» Exercise directions
Transcribe the lines below exactly. No image belongs in the transcription.

(Pose landmark coordinates)
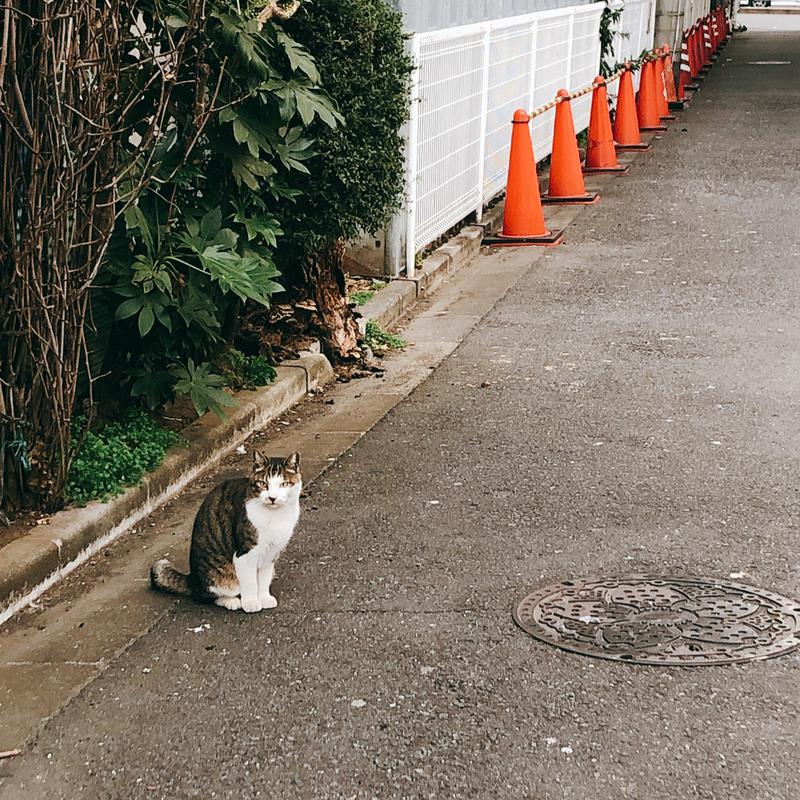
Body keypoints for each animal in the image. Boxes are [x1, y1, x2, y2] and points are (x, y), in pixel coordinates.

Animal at [148, 450, 302, 612]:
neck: (275, 515)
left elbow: (264, 579)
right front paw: (251, 603)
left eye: (284, 484)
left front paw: (264, 598)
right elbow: (250, 583)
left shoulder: (271, 553)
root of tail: (192, 579)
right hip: (218, 576)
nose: (272, 498)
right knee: (207, 595)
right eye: (263, 484)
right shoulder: (245, 553)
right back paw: (231, 601)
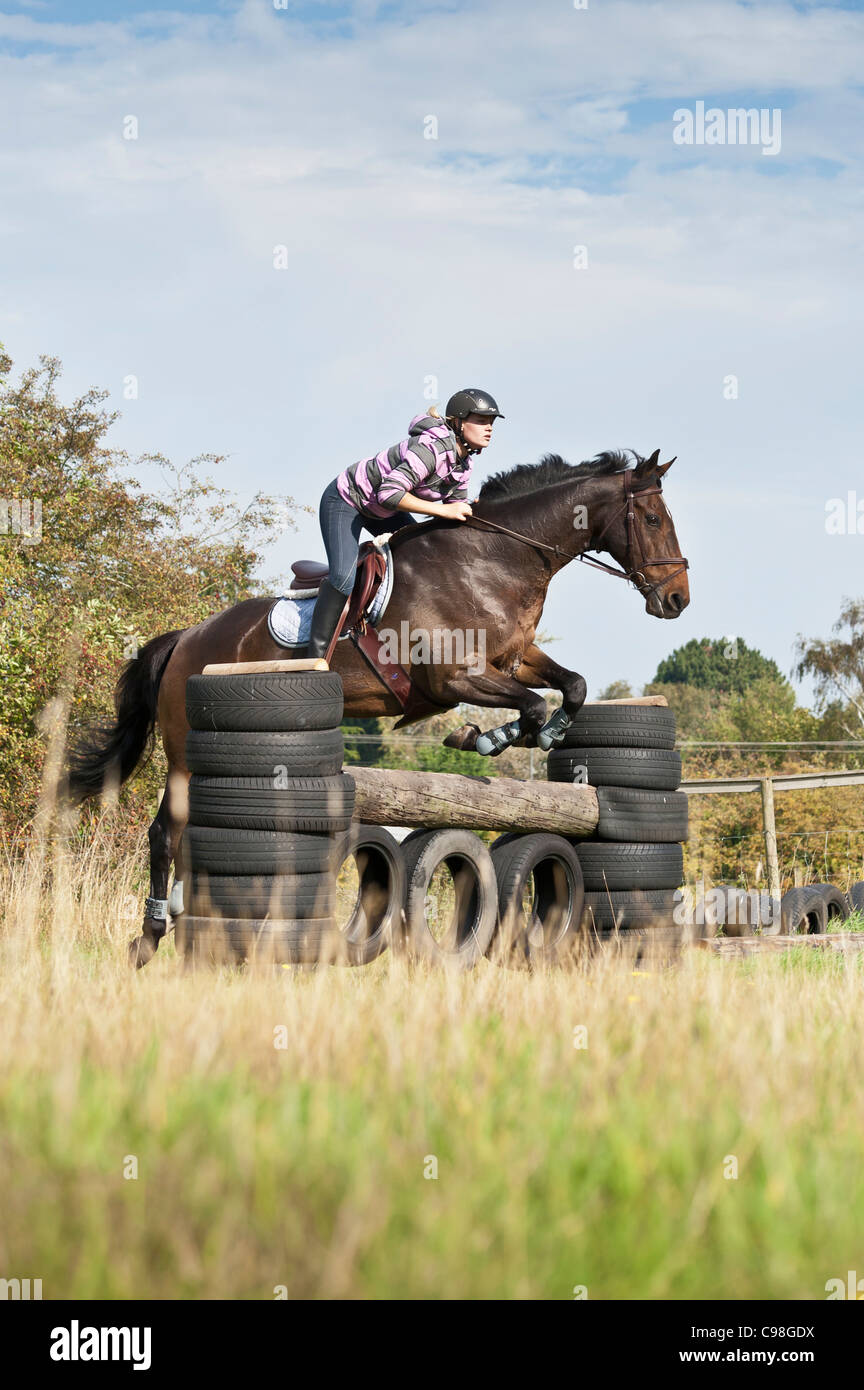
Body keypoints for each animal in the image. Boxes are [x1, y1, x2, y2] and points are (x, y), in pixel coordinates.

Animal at [64, 447, 694, 967]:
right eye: (654, 519)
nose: (677, 600)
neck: (495, 558)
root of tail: (184, 638)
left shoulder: (513, 660)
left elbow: (575, 687)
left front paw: (534, 734)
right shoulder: (457, 677)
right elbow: (534, 707)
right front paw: (485, 738)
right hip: (183, 753)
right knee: (165, 834)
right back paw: (149, 937)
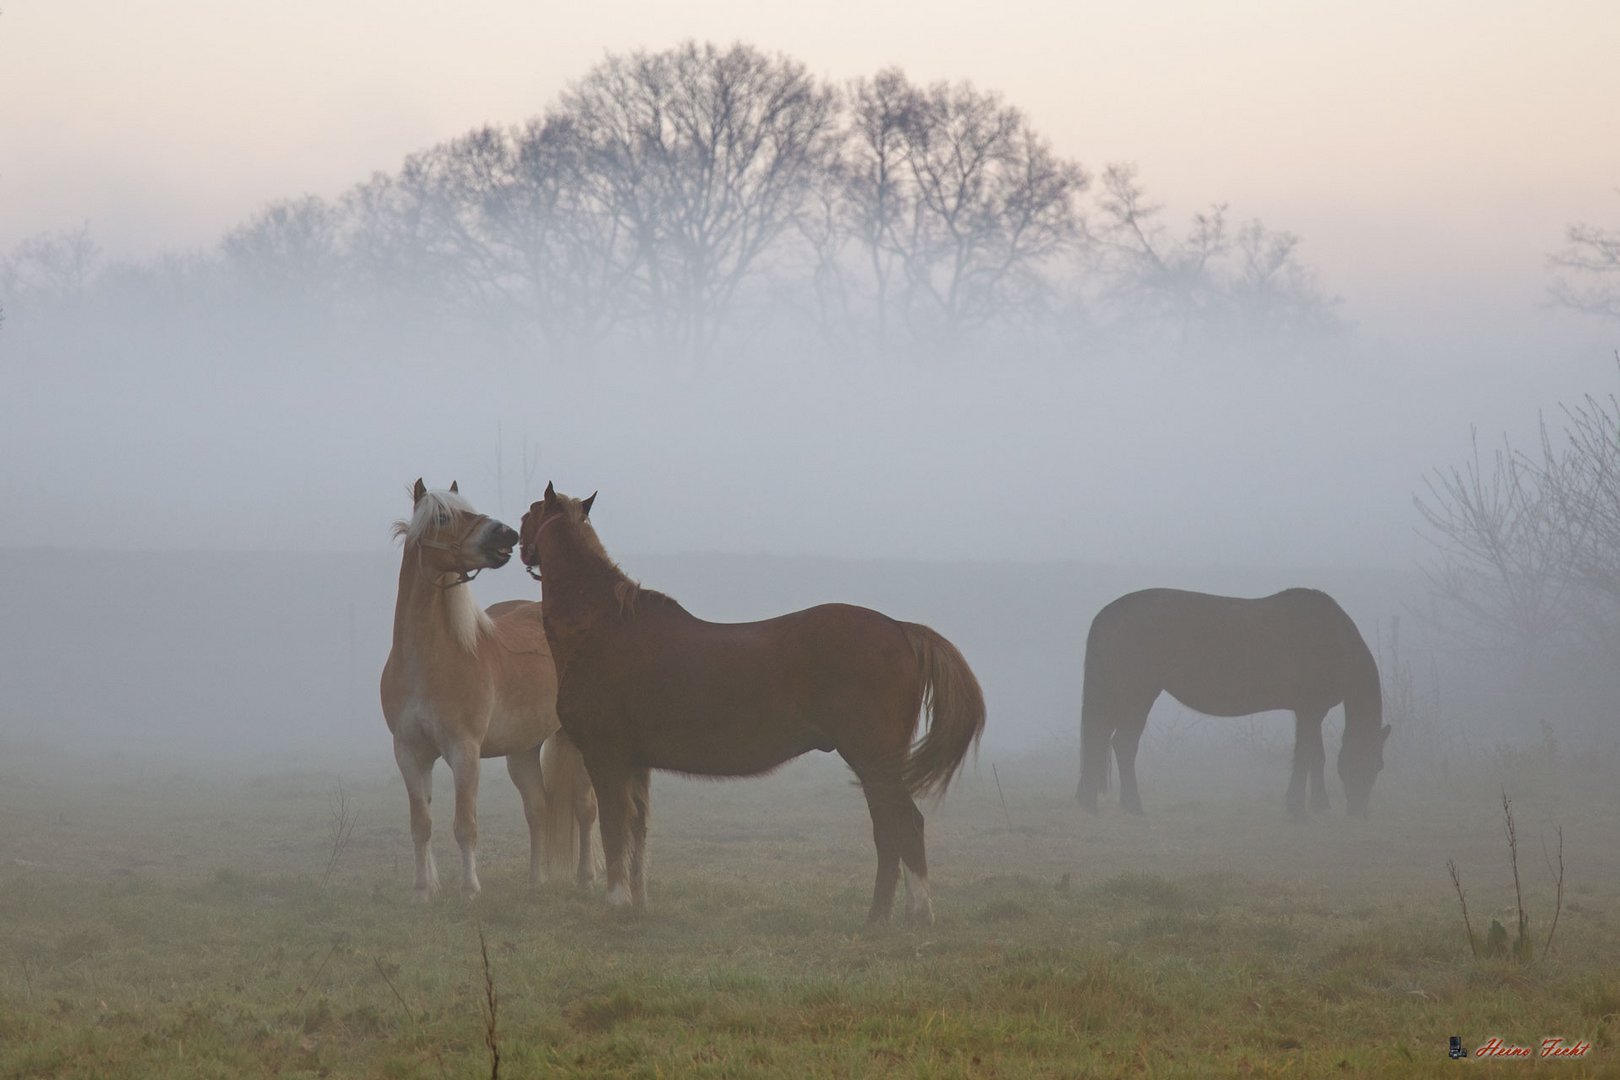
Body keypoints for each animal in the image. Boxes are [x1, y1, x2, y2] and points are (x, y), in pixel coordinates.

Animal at [379, 482, 596, 906]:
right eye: (443, 516)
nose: (506, 535)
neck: (424, 662)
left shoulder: (464, 752)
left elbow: (465, 825)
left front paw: (469, 890)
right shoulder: (409, 753)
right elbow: (421, 823)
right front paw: (422, 891)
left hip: (575, 741)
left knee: (584, 808)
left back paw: (587, 879)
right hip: (522, 750)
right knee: (538, 809)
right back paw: (535, 882)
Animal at [518, 485, 984, 926]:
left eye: (528, 514)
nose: (519, 545)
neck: (602, 628)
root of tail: (902, 630)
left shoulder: (606, 756)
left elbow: (615, 826)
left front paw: (615, 903)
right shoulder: (635, 762)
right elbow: (637, 829)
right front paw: (637, 903)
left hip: (874, 758)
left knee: (901, 825)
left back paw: (907, 913)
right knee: (894, 829)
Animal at [1075, 592, 1393, 819]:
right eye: (1372, 763)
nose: (1358, 812)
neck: (1337, 640)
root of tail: (1108, 614)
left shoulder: (1310, 712)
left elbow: (1316, 756)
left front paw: (1319, 804)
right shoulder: (1310, 710)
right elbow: (1305, 756)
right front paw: (1297, 807)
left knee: (1100, 740)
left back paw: (1090, 802)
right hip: (1137, 694)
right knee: (1123, 744)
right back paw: (1133, 805)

» Exercise result
Body keypoints for each animal in the image. Boxes are [x1, y1, x2, y2] and points are (x, y), in pixel coordinates.

Animal at [148, 450, 302, 612]:
neck: (275, 515)
left elbow: (264, 579)
right front paw: (251, 603)
left eye: (284, 484)
left front paw: (264, 598)
right elbow: (250, 583)
left shoulder: (271, 553)
root of tail: (192, 579)
right hip: (218, 576)
nose: (272, 498)
right knee: (207, 595)
right eye: (263, 484)
right shoulder: (245, 553)
right back paw: (231, 601)
Body keypoints for each animal in the image. Boxes are [x1, y1, x2, y2] and points are (x, y), in pixel coordinates.

Animal at [64, 447, 694, 967]:
right eye: (654, 519)
nose: (677, 600)
neck: (495, 558)
root of tail: (184, 638)
left shoulder: (513, 660)
left elbow: (575, 687)
left front paw: (534, 734)
right shoulder: (457, 677)
right elbow: (534, 707)
right front paw: (485, 738)
right hip: (183, 753)
right knee: (165, 834)
right back paw: (149, 937)
Body keypoints for each animal in the image. Boxes are [x1, y1, x2, y2] and points are (x, y), in pixel coordinates.

Animal at [379, 482, 596, 906]:
right eye: (443, 516)
nose: (506, 535)
neck: (424, 662)
left shoulder: (464, 752)
left elbow: (465, 825)
left front paw: (469, 890)
right shoulder: (409, 753)
right elbow: (421, 823)
right front paw: (422, 891)
left hip: (575, 741)
left knee: (584, 808)
left back paw: (587, 879)
right hip: (522, 750)
right knee: (538, 809)
right back paw: (535, 882)
Animal at [518, 485, 984, 926]:
left eye: (528, 514)
nose: (519, 545)
neck: (602, 628)
root of tail: (902, 630)
left shoulder: (606, 756)
left elbow: (615, 826)
left front paw: (615, 903)
right shoulder: (635, 762)
right elbow: (637, 829)
right front paw: (637, 903)
left hip: (874, 758)
left knee: (901, 825)
left back paw: (907, 913)
right knee: (894, 829)
Animal at [1075, 592, 1393, 819]:
right eye: (1372, 763)
nose: (1358, 812)
neck: (1337, 640)
root of tail: (1108, 614)
left shoulder: (1310, 712)
left elbow: (1316, 756)
left front paw: (1319, 804)
right shoulder: (1310, 710)
right elbow: (1305, 756)
right front paw: (1297, 807)
left knee: (1100, 740)
left back paw: (1090, 802)
right hip: (1137, 694)
right knee: (1123, 744)
right back paw: (1133, 805)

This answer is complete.